James Terry ג'יימס טרי

Personal information
- Born: November 26, 1960 (age 65) Cleveland, Ohio
- Nationality: American-Israeli
- Listed height: 6 ft 11 in (2.11 m)
- Listed weight: 220 lb (100 kg)

Career information
- College: Howard University
- NBA draft: 1982: 9th round, 196th overall pick
- Drafted by: Washington Wizards
- Playing career: 1982–1996
- Position: Center

Career history
- 1982–1983: Maine Lumberjacks
- 1983–1985: Maccbi Haifa
- 1985–1986: Stefanel Trieste
- 1986: Caja de Álava
- 1986–1988: Hapoel Holon
- 1988–1989: Hapoel Tel Aviv
- 1989–1990: Hapoel Holon
- 1990–1991: Hapoel Tel Aviv
- 1991: Hapoel Holon
- 1992–1994: Hapoel Naharia
- 1994–1995: Hapoel Tel Aviv
- 1995–1996: Hapoel Eilat
- Stats at Basketball Reference

= James Terry (basketball) =

American-Israeli basketball player

James Louis Terry (ג'יימס טרי; born November 26, 1960) is an American-Israeli former basketball player. He played the center position. He played in the Israeli Premier League between 1983 and 1996.

==Biography==

Terry was born in Cleveland, Ohio.

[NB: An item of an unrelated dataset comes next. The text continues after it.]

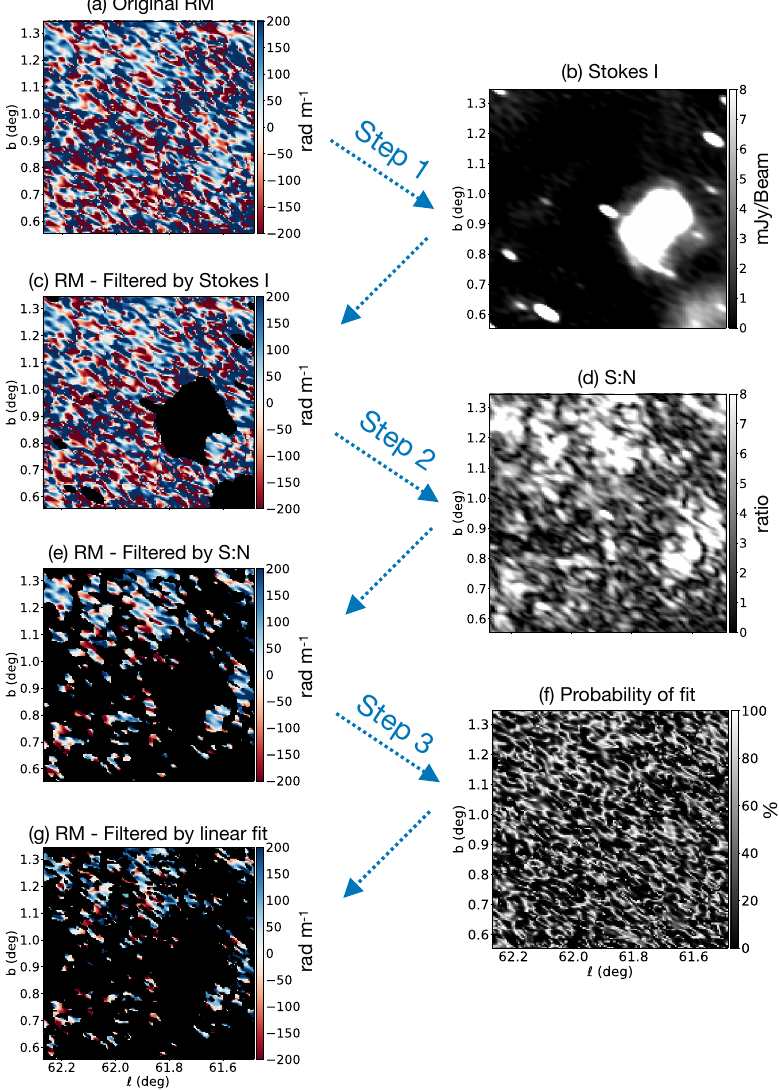
Figure 1. The process by which we filtered the XE RM data, illustrated for a selected region of the CGPS RM image. ( a ) The raw RM values from the linear fit to polarisation angle versus λ 2 . ( b ) The corresponding Stokes I image used in the first processing step. ( c ) The RM map with pixels with Stokes I greater than 3 mJy/beam removed. ( d ) The signal-to-noise map, used in the second processing step. ( e ) The RM map with pixels in polarised intensity below the signal to noise threshold of 5 removed. ( f ) The probability of linear fit used in the third processing step. ( g ) The RM map with pixels with a probability of linear fit less than 10%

He is 6 ft 11 in tall, and weighs 220 pounds.

He attended Howard University ('82), and played basketball for the Howard Bison basketball p from 1978 to 1982. In 2016, Terry was inducted into the Howard University Athletic Hall of Fame.

Terry was drafted in the 1982 NBA draft in Round 9, Pick 196, by the Washington Wizards.

In 1982, Terry played 44 games for the Maine Lumberjacks in the Continental Basketball Association. That year he converted to Judaism. He later became an Israeli citizen, and served in the Israel Defense Forces.

Terry played in the Israeli Basketball Premier League between 1983 and 1996, for Maccabi Haifa, Hapoel Holon, Hapoel Tel Aviv, Ironi Nahariya, and Hapoel Eilat, in Spain for Saski Baskonia, and in Italy for Stefanel Trieste.

In 2007, after retiring from basketball, Terry was working as a construction supervisor.